Si l’on choisit une méthode d’acquisition de la connaissance qui consiste à partir des faits pour « remonter aux principes », comme dans une « course du stade » ; sachant que dans un stade on ne cesse de tourner en rond, c’est bien ce qui se produit toujours : on tourne en rond à l’infini, car l’induction ne peut être une méthode valide.

Il n’y a aucun principe dans les faits. Les « principes » qui se trouvent dans les « faits », ne sont rien d’autre que les théories que nous construisons pour tenter de comprendre les faits. Les faits de la « Nature ».

Mais, on peut comprendre les choses comme cela : effectivement, les « principes se trouvent dans les faits ». Autrement dit, la Nature contient déjà, en elle-même, les lois qui la régissent et qu’il nous reste à découvrir. Cette Nature, « si habile à accueillir nos théories d’un non décisif, ou d’un inaudible oui » (Weyl).

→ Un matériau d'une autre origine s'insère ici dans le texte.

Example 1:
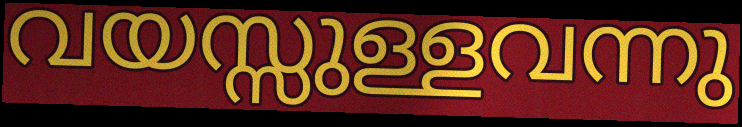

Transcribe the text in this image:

വയസ്സുള്ളവന്നു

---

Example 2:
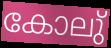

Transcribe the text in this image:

കോലു്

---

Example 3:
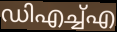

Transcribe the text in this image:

ഡിഎച്ച്എ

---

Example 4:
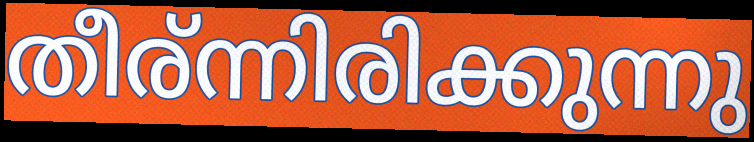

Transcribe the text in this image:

തീര്ന്നിരിക്കുന്നു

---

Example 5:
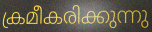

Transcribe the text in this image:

ക്രമീകരിക്കുന്നു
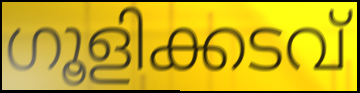
ഗൂളിക്കടവ്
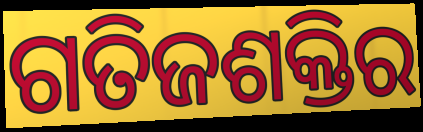
ଗତିଜଶକ୍ତିର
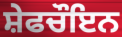
ਸ਼ੇਫਚੌਇਨ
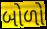
બોળો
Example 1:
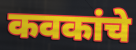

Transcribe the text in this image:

कवकांचे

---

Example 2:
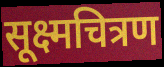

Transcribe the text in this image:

सूक्ष्मचित्रण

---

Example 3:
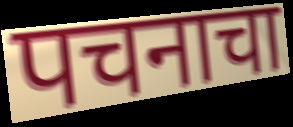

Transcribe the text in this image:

पचनाचा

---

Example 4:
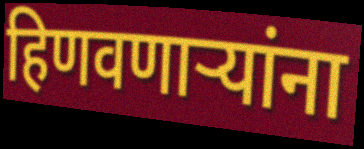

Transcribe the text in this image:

हिणवणाऱ्यांना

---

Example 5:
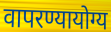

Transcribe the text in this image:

वापरण्यायोग्य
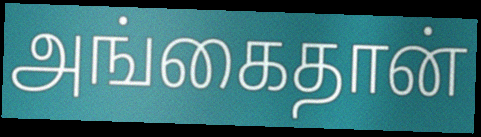
அங்கைதான்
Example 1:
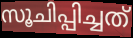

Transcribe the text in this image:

സൂചിപ്പിച്ചത്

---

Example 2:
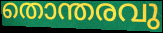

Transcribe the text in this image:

തൊന്തരവു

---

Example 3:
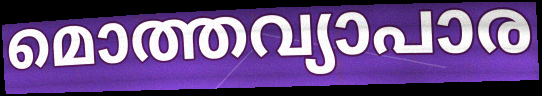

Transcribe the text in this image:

മൊത്തവ്യാപാര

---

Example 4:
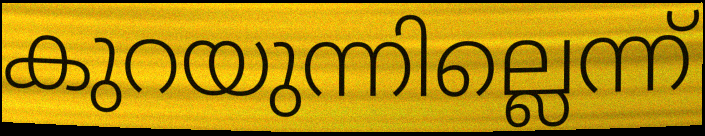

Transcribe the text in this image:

കുറയുന്നില്ലെന്ന്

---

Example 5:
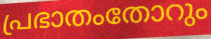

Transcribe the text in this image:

പ്രഭാതംതോറും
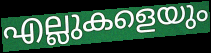
എല്ലുകളെയും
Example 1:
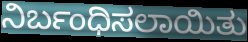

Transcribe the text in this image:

ನಿರ್ಬಂಧಿಸಲಾಯಿತು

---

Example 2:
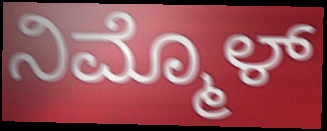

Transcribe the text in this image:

ನಿಮ್ಮೊಳ್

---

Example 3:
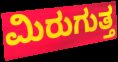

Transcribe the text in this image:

ಮಿರುಗುತ್ತ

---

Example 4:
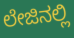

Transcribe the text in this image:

ಲೇಜಿನಲ್ಲಿ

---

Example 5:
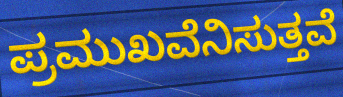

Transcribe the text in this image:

ಪ್ರಮುಖವೆನಿಸುತ್ತವೆ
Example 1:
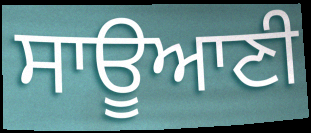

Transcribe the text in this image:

ਸਾਊਆਣੀ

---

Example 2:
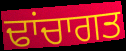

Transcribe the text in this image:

ਢਾਂਚਾਗਤ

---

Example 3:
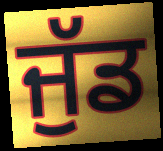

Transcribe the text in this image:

ਜੁੱਡ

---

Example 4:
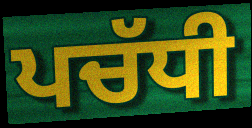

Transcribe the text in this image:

ਪਚੱਧੀ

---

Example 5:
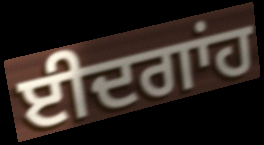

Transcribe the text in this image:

ਈਦਗਾਂਹ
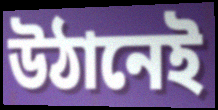
উঠানেই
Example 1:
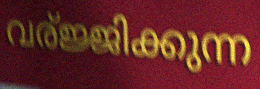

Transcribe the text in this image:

വര്ജ്ജിക്കുന്ന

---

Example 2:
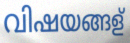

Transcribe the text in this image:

Il n’y aucun principe dans les faits, cela veut dire que la « Nature » ne parle pas, elle n’écrit pas, elle n’énonce aucune théorie, ne l’a jamais fait, et ne le fera jamais, et surtout, elle ne contient aucune théorie ni même aucune loi. C’est toujours l’homme qui énonce des théories qu’il espère toujours pouvoir de mieux en mieux faire correspondre aux faits. C’est uniquement l’homme qui « donne des lois » à la Nature et se la représente comme si elle en possédait. Certes, la Nature se comporte très souvent comme l’indiquent les lois énoncées par l’homme, et ce avec une précision parfois des plus spectaculaire. Mais c’est une erreur, et même une illusion de croire que la Nature « contient des lois ». Jamais un arbre n’a écrit un document scientifique sur son propre comportement, jamais un oiseau ne nous a expliqué lui-même pourquoi il volait, et jamais un atome n’a dit à l’homme comment on devait faire pour qu’il libère son énergie. Jamais. C’est bien toujours l’homme qui imagine, qui énonce, et qui teste. C’est bien lui, et uniquement lui qui donne cette impression que la « Nature contient des lois ».

On nous répondra que les Sciences de la Nature ont mis en évidence des régularités, autrement dit des lois, dont la plupart ont atteint des degrés impressionnants de corroboration. Et que, du fait de l’existence de ces régularités, elles deviennent pour ainsi dire « naturelles », comme si c’était la Nature elle-même qui les avaient clarifiées pour les rendre visibles et compréhensibles à nos yeux. Mais il faut répéter encore et comprendre que jamais la Nature n’a pu faire une telle chose, ni ne pourra le faire, c’est l’évidence même.